Todos los elementos crean un ambiente sumamente cálido, acogedor, de estilo nórdico, sin convertirse en el centro de atención y ayudando al comensal a concentrarse en lo que realmente importa en un restaurante.

Cocina de Temperatura

Saboc es un acrónimo formado a partir de las palabras “sabor” y “cocción”, es decir, distintos sabores más distintas cocciones. Toda una declaración de intenciones. Como lo son también los 100 ºC y 200 ºC elegantemente pintados en las persianas de las puertas. O la letra “O” del nombre del restaurante, con un grafismo que la hace parecer el símbolo de los grados.

Porque la filosofía de Saboc se basa en que los alimentos cambian sustancialmente su textura y su sabor en función de la temperatura y el tipo de cocción. En crudo, baja temperatura, fogones o plancha. La idea es que el cliente se divierta, participe, disfrute notando esas diferencias, comparta platos y salte de uno a otro comentando sus experiencias con los compañeros de ágape.

La cocina mantiene una esencia mediterránea aunque con guiños a diversas cocinas del mundo. Recetas elaboradas, minimalistas en el sentido de no mezclar demasiados sabores y eliminar todo aquello que no aporte sabor al plato, servidas en cantidades moderadas (les gusta llamarles “platillos”) para que sea posible probar varios en cada visita al restaurante.

¡A jugar!

En el buen sentido de la palabra. En el aspecto infantil, asociado a pasárselo bien. La carta nos ofrece la posibilidad de experimentar texturas y sabores que muchos de nosotros desconocemos y, además, a saber su causa.
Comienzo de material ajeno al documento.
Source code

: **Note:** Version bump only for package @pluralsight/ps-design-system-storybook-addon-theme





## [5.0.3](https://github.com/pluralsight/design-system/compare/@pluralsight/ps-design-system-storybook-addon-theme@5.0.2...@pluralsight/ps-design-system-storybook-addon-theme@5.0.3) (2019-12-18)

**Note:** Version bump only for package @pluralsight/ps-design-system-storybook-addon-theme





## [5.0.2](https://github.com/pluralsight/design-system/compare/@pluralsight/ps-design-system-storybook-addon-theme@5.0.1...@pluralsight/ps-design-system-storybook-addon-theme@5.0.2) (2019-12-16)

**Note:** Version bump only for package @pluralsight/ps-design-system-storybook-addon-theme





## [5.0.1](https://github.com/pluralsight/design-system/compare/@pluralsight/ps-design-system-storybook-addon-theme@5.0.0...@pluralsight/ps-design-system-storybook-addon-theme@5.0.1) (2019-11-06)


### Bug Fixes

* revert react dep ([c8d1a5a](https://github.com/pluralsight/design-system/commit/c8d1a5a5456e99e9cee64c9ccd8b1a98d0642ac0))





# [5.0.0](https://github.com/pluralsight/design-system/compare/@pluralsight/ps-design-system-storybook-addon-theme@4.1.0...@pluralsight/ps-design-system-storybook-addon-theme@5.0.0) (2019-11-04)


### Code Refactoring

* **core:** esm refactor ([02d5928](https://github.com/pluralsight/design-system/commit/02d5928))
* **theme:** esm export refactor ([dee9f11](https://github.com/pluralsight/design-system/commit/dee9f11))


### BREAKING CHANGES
Si elegimos la opción “en crudo” (20 ºC) encontraremos combinaciones frescas e inesperadas con alimentos macerados, crudos o deshidratados. Ceviche de pescado blanco con aguacate, cebolla, gamba y naranja; esferas de mozarella con corazón de tomate...
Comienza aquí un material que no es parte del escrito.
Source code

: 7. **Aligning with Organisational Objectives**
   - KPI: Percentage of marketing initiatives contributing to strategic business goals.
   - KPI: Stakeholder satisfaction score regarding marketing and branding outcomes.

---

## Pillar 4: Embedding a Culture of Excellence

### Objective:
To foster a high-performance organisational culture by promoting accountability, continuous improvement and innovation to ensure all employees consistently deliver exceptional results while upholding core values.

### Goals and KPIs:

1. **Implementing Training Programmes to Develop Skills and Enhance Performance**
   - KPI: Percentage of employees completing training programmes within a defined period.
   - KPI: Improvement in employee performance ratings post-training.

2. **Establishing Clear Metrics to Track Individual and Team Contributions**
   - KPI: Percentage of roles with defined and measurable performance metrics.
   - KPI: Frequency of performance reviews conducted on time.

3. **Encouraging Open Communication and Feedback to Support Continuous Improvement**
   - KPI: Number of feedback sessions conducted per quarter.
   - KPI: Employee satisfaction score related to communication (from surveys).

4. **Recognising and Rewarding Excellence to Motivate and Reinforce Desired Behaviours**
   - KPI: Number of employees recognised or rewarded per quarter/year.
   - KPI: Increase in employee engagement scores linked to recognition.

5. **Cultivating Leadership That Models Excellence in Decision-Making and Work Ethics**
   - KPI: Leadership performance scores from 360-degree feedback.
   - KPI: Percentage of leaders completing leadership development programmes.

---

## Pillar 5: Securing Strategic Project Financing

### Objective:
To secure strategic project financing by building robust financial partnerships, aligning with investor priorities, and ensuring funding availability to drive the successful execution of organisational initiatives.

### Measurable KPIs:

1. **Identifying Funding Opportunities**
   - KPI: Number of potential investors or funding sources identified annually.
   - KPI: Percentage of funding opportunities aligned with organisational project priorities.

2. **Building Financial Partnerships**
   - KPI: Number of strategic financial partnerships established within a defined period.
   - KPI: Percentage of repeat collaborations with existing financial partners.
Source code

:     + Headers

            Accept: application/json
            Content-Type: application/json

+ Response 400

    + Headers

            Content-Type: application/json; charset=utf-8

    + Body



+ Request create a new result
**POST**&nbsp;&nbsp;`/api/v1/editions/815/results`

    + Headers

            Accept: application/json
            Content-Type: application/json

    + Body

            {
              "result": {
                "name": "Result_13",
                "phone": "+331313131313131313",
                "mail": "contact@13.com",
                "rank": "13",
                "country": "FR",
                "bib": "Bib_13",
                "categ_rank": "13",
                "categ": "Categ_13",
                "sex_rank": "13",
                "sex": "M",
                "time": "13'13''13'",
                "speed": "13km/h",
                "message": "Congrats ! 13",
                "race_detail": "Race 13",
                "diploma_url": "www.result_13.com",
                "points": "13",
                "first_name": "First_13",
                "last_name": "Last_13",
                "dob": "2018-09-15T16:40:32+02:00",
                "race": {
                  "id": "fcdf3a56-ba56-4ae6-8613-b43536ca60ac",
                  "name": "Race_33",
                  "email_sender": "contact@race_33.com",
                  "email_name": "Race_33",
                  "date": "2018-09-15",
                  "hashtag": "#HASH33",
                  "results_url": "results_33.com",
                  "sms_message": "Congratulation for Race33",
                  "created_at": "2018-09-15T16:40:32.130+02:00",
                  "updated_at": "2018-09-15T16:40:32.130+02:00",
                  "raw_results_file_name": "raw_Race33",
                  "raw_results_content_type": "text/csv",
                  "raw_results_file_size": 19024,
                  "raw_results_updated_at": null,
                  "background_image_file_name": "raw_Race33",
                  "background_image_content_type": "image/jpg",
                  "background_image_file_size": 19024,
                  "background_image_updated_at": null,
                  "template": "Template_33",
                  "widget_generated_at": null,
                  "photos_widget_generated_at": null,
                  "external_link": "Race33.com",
Pasando a la baja temperatura (80 ºC), los alimentos concentran su sabor y mantienen todos sus nutrientes. La falda de ternera adquiere una textura tierna y jugosa nada habitual tras doce horas en el horno a setenta grados.

Los platos procedentes de los fogones, cocinados a unos cien grados, consiguen amalgamar los sabores de sus ingredientes para crear un sabor conjunto, más intenso y complejo, como notamos en la cazuelita de arroz al dente de pollo ahumado.

En cambio, la plancha y sus 200 ºC permiten presentar alimentos tostados por fuera y jugosos en su interior, porque todo el sabor queda “sellado” a causa de la alta temperatura.

Se comprueba perfectamente con la mini-hamburguesa con virutas de foie, con ambos ingredientes servidos por separado, para que se encuentren por primera vez y se fundan en la boca del comensal. O en el pulpo al hierro con pimentón de la Vera, previamente cocido y que luego se deja bien crujiente en la plancha.

Con una carta que varía según la temporada y la inspiración de los cocineros, más el buen sabor (aunque en este caso sería más justo hablar de sabores, en plural) de boca que nos queda al salir del local, difícil es resistirse a no volver y seguir “jugando” a descubrir. Porqué la comida, si además de buena es divertida, se convierte en mejor.